J Thorac Cardiovasc Surg. 2013 May;145(5):1373-9. doi: 10.1016/j.jtcvs.2012.11.066. Epub 2013 Jan 8.
Aortic valve regurgitation reduces left ventricular assist device mechanical efficiency. Evidence has also suggested that left ventricular assist device implantation can induce or exacerbate aortic valve regurgitation. However, this has not been compared with aortic valve regurgitation progression in a nonsurgical end-stage heart failure population. Furthermore, its clinical effect is unclear. We sought to characterize the development and progression of aortic valve regurgitation in left ventricular assist device recipients and to identify its clinical effect.
A review of all consecutive patients who received an intracorporeal left ventricular assist device at Duke University Medical Center from January 2004 to January 2011 was conducted. Cases of previous or concomitant aortic valve surgery were excluded. Data from the remaining implants (n = 184) and a control group of contemporaneous nonsurgical patients with end-stage heart failure (n = 132) were analyzed. Serial transthoracic echocardiography was used to characterize aortic valve regurgitation as a function of time.

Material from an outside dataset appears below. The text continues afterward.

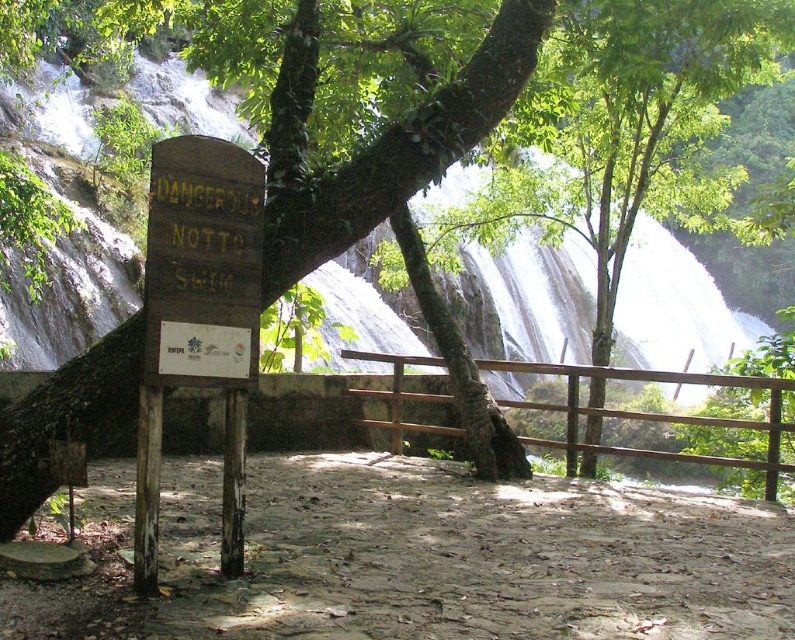
You are standing at the edge of the waterfall and want to walk towards the signpost. Which point, point (474, 259) or point (179, 259), is closer to you as you start walking?

Point (474, 259) is closer to you because it is further to the viewer than point (179, 259).

You are a hiker who just arrived at the waterfall. You see the white frothy water at center and the wooden sign at center. Which object is higher in the image?

The white frothy water at center is positioned over the wooden sign at center, so it is higher.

Left ventricular assist device implantation was associated with worsening aortic valve regurgitation, defined as an increase in aortic valve regurgitation grade, relative to the nonsurgical patients with end-stage heart failure (P < .0001). The recipients of continuous flow left ventricular assist devices were more likely than recipients of pulsatile left ventricular assist devices to develop worsening aortic valve regurgitation (P = .0348). Moderate or severe aortic valve regurgitation developed in 21 left ventricular assist device recipients; this was unrelated to the type of device implanted (continuous vs pulsatile; P = .754) or aortic valve regurgitation grade before left ventricular assist device implantation (P = .42). Five patients developed severe aortic valve regurgitation; all of whom underwent aortic valve procedures.

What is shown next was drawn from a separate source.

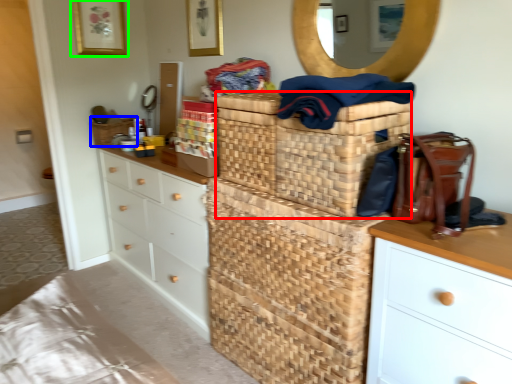
Question: Estimate the real-world distances between objects in this image. Which object is closer to basket (highlighted by a red box), basket (highlighted by a blue box) or picture frame (highlighted by a green box)?

Choices:
 (A) basket
 (B) picture frame

Answer: (A)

Native aortic valve regurgitation developed and/or progressed after left ventricular assist device implantation, with this effect being more pronounced in continuous flow left ventricular assist device recipients. However, the preoperative aortic valve regurgitation grade failed to correlate with the development of substantial aortic valve regurgitation after left ventricular assist device implantation. After left ventricular assist device implantation, aortic valve regurgitation had a small, but discernible, clinical effect, with some patients developing severe aortic valve regurgitation and requiring aortic valve procedures. These data have implications for the long-term management of left ventricular assist device recipients, in particular as the durability of implantable continuous flow left ventricular assist device therapy improves.

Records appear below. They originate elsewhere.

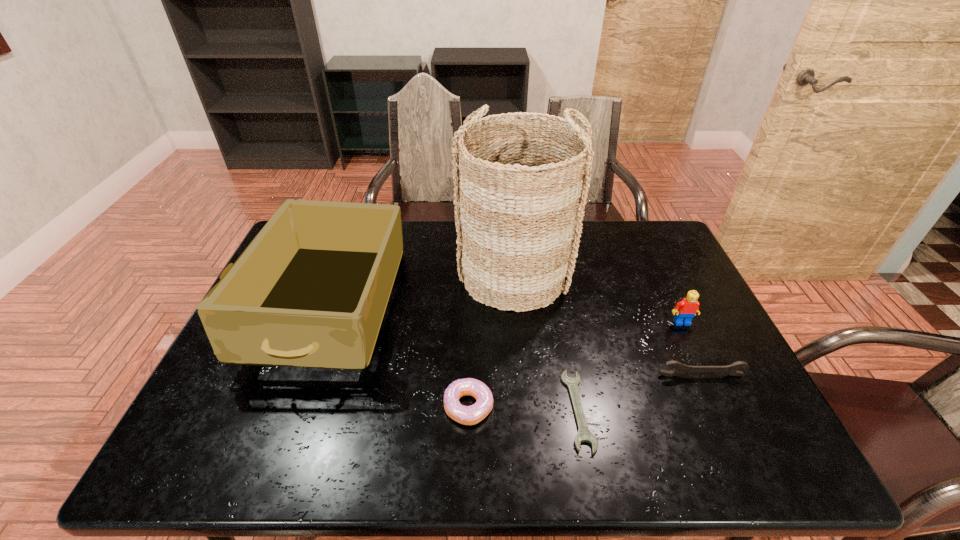
Find the location of a particular element. free space located 0.380m on the face of the Lego is located at coordinates (745, 457).

The image size is (960, 540). I want to click on vacant region located 0.120m on the open ends of the right wrench, so click(x=721, y=420).

I want to click on free space located 0.220m on the back of the doughnut, so click(x=470, y=321).

Image resolution: width=960 pixels, height=540 pixels. What are the coordinates of `vacant space located 0.400m on the back of the shorter wrench` in the screenshot? It's located at (552, 270).

You are a GUI agent. You are given a task and a screenshot of the screen. Output one action in this format:
    pyautogui.click(x=<x>, y=<y>)
    Task: Click on the basket present at the far edge
    
    Given the screenshot: What is the action you would take?
    pyautogui.click(x=520, y=196)

Where is `box that is at the far edge`? The image size is (960, 540). box that is at the far edge is located at coordinates (311, 290).

This screenshot has width=960, height=540. I want to click on object that is at the near edge, so click(x=584, y=435).

Image resolution: width=960 pixels, height=540 pixels. I want to click on object that is at the left edge, so click(311, 290).

At what (x,y) coordinates should I click in order to perform the action: click on Lego that is positioned at the right edge. Please return your answer as a coordinate pair (x, y). The image size is (960, 540). Looking at the image, I should click on (686, 309).

At what (x,y) coordinates should I click in order to perform the action: click on wrench that is at the right edge. Please return your answer as a coordinate pair (x, y). This screenshot has width=960, height=540. Looking at the image, I should click on (732, 369).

主动脉瓣反流会降低左心室辅助装置的机械效率。有证据表明,左心室辅助装置的植入会引发或加重主动脉瓣反流。然而,这并没有与非手术终末期心力衰竭患者的主动脉瓣反流进展进行比较。此外,其临床效果尚不清楚。我们旨在描述左心室辅助装置接受者中主动脉瓣反流的发展和进展,并确定其临床效果。
对 2004 年 1 月至 2011 年 1 月在杜克大学医学中心接受内置式左心室辅助装置的所有连续患者进行了回顾。排除先前或同时进行主动脉瓣手术的病例。对其余植入物(n=184)和同期非手术终末期心力衰竭患者(n=132)的对照组数据进行了分析。连续经胸超声心动图用于随时间推移描述主动脉瓣反流。
与非手术终末期心力衰竭患者相比(P<.0001),左心室辅助装置植入后主动脉瓣反流恶化,定义为主动脉瓣反流程度增加。与脉冲式左心室辅助装置相比,连续流左心室辅助装置的接受者更有可能发生主动脉瓣反流恶化(P=.0348)。21 例左心室辅助装置接受者发生中度或重度主动脉瓣反流;这与植入的装置类型(连续式与脉冲式;P=.754)或左心室辅助装置植入前的主动脉瓣反流程度(P=.42)无关。5 例患者发生严重主动脉瓣反流;所有患者均进行了主动脉瓣手术。
在左心室辅助装置植入后,自身主动脉瓣反流发展和/或进展,在连续流左心室辅助装置接受者中更为明显。然而,术前主动脉瓣反流程度与左心室辅助装置植入后发生大量主动脉瓣反流无关。左心室辅助装置植入后,主动脉瓣反流有轻微但可识别的临床效果,一些患者发生严重主动脉瓣反流并需要进行主动脉瓣手术。这些数据对左心室辅助装置接受者的长期管理具有重要意义,尤其是随着可植入连续流左心室辅助装置治疗的耐久性提高。